The dynamics of hydrogen peroxide (H₂O₂) was investigated from December 2007 to October 2008 in the Gulf of Aqaba, which in the absence of H₂O₂ contribution from biological production, rain and runoff, turned out to be a unique natural photochemical laboratory. A distinct seasonal pattern emerged, with highest midday surface H₂O₂ concentrations in spring-summer (30-90 nM) as compared to winter (10-30 nM). Similarly, irradiation normalized net H ₂O₂ formation rates obtained in concurrent ship-board experiments were faster in spring-summer than in winter. These seasonal patterns were attributed to changes in water characteristics, namely elevated spring-summer chromophoric dissolved organic matter (CDOM). The role of trace elements in H₂O₂ photoformation was studied by simultaneously measuring superoxide (O₂^-), Fe(II), and H₂O₂ formation and loss in ambient seawater and in the presence of superoxide dismutase, iron and copper.
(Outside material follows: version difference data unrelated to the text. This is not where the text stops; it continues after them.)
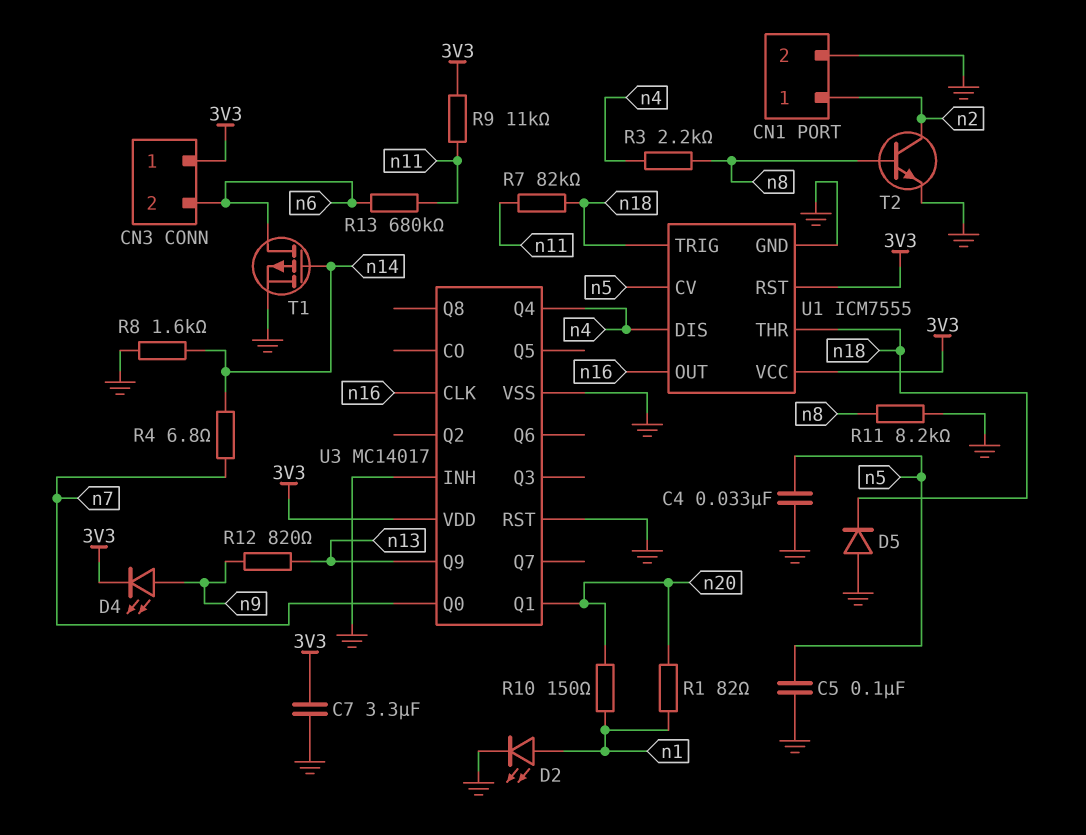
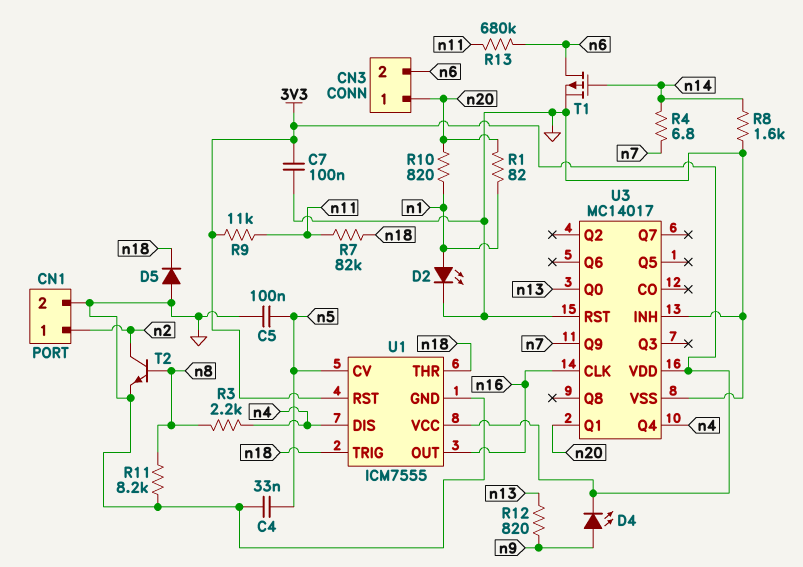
C7: 3.3uF (3V3, GND) -> 100nF (3V3, GND)
CN3 pin 1: 3V3 -> n20
R10: 150 (n1, n20) -> 820 (n1, n20)
U3 pin Q0: n7 -> n13
U3 pin Q9: n13 -> n7

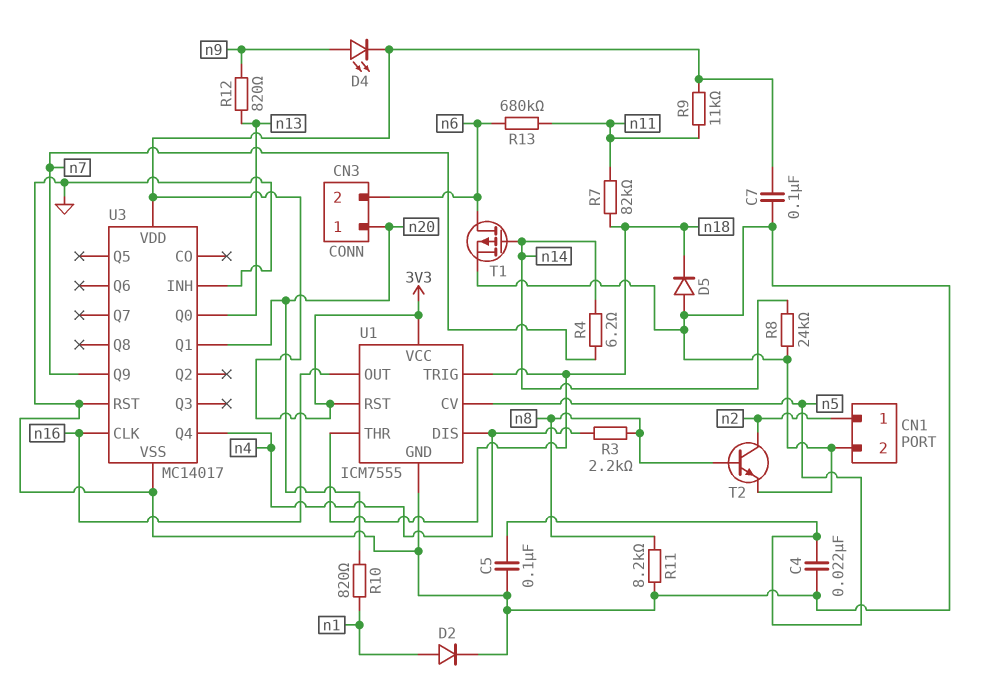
C4: 33nF (GND, n5) -> 22nF (GND, n5)
D2: LED (A n1, K GND) -> diode (A n1, K GND)
R1: 82 (n1, n20) -> none
R4: 6.8 (n7, n14) -> 6.2 (n7, n14)
R8: 1.6k (GND, n14) -> 24k (GND, n14)

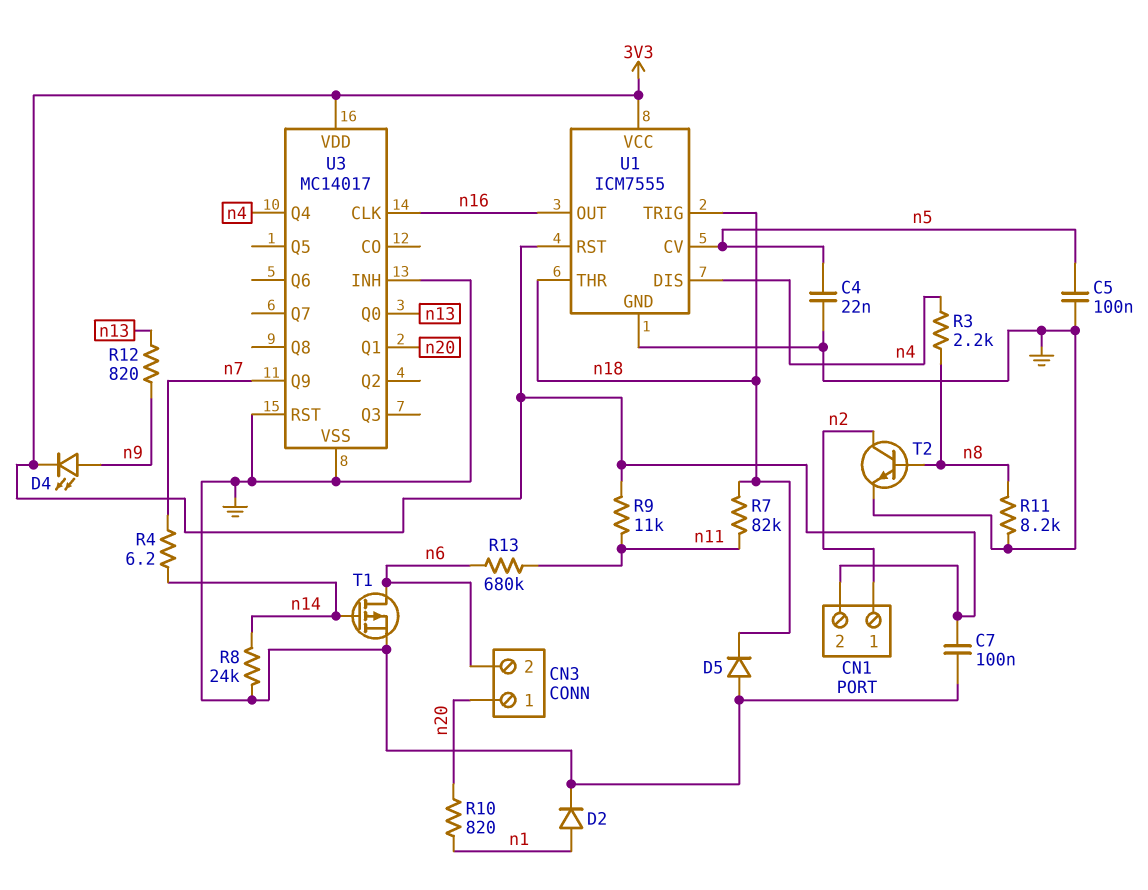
CN1 pin 2: GND -> 3V3

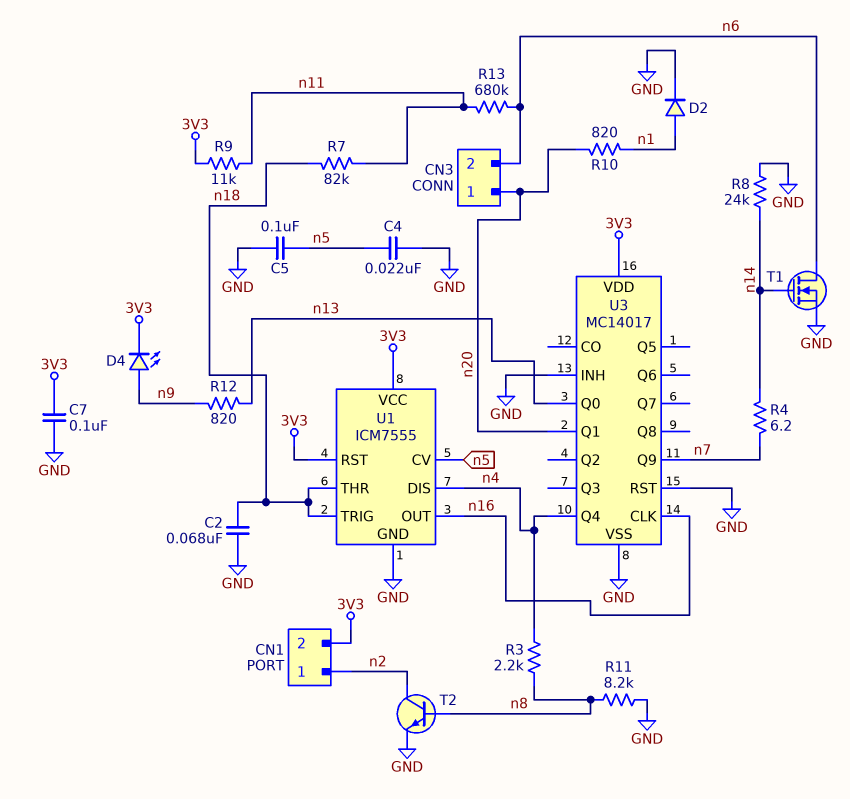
C2: none -> 68nF (GND, n18)
D5: diode (A GND, K n18) -> none
T1: PMOS (G n14, D n6, S GND) -> NMOS (G n14, D n6, S GND)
O₂^- was found to decay fast in the Gulf water, with a half-life of 15-28 s, primarily due to catalytic reactions with trace metals (predominantly copper). Hence, H₂O₂ formation in the Gulf involves metal-catalyzed O ₂^- disproptionation. Added iron moderately lowered net H₂O₂ photoformation, probably due to its participation in Fe(II) oxidation, a process that may also modify H₂O₂ formation in situ.